Weitere Sanktionen sind möglich

Laut dem neuen US-Außenminister Antony Blinken sei es „nicht zu akzeptieren, dass die Türkei als NATO-Mitglied ein russisches Raketenabwehrsystem kauft.“ Die Türkei sei zwar NATO-Mitglied, aber verhalte sich häufig nicht so. „Das bringt uns in eine schwierige Lage“, sagt Blinken. Deshalb behält der neue Außenminister es sich vor weiter zu prüfen, ob die von Trump in den letzten Tagen seiner Amtszeit erlassenen Sanktionen angesichts der Situation wirklich ausreichend sind.

Erdoğan geht auf Konfrontationskurs

Es stellt sich also die Frage, wie sich die Türkei gegenüber Bidens Regierung positionieren wird. Mitte Januar gab Erdoğan in einer Rede diesbezüglich den starken Mann: „Unsere Treffen für ein weiteres Paket mit Russland gehen weiter. Wir werden nicht akzeptieren, dass NATO-Länder unseren Kurs vorgeben wollen.“ Auftritte wie dieser zeigen, dass die USA es weiterhin nicht einfach haben werden mit der Türkei. Diese Rhetorik ist jedoch nicht als Ausdruck einer tatsächlichen Machtposition Erdoğans anzusehen. Sie ist vielmehr die Konsequenz eines neuen Machtgefüges, in dem die USA ihre Rolle als Hegemon verloren haben, und gleichzeitig ein Ausdruck einer türkischen Außenpolitik, die schon länger dem Prinzip „stur bleiben selbst wenn die Kraft nicht reicht“ folgt. Bidens Administration hat schon jetzt klar gemacht, dass sie der Türkei bei solchem Verhalten nicht den gleichen Spielraum lassen wird, wie Trump es getan hat.
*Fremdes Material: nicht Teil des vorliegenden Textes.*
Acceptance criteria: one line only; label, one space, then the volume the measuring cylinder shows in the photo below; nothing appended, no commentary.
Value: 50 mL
Dabei ist aber davon auszugehen, dass das Ziel von Bidens Politik nicht sein wird, die Türkei handlungsunfähig zu machen, sondern sie stattdessen wieder unter die Kontrolle der NATO zu bringen. Gleichzeitig wirkt das Bündnis der AKP mit der rechtsradikalen MHP als Katalysator für eine Fortführung der aggressiven türkischen Außenpolitik auch entgegen den Interessen der NATO.
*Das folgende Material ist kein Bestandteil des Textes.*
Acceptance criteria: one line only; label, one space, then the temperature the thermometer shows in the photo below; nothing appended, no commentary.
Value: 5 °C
Alte Streitpunkte werden neu verhandelt

Die Neuausrichtung im Verhältnis zwischen Washington und Ankara wird also einige aus den letzten Jahren bekannte Streitpunkte erneut in den Fokus bringen: die S-400-Krise, der türkische und russische Expansionismus in Syrien, die Beziehungen der USA zu den Demokratischen Kräften Syriens (QSD) und den Volksverteidigungseinheiten (YPG), die Forderung nach einer Auslieferung des in den USA lebenden Predigers Fettullah Gülen und die Rolle der türkischen Halkbank bei der Umgehung von Sanktionen gegen den Iran. Dabei wird sich anhand der Beziehungen zwischen der neuen US-Regierung und Erdoğan zeigen, ob es zu einer Wiederannäherung der Türkei an die NATO kommen wird oder nicht.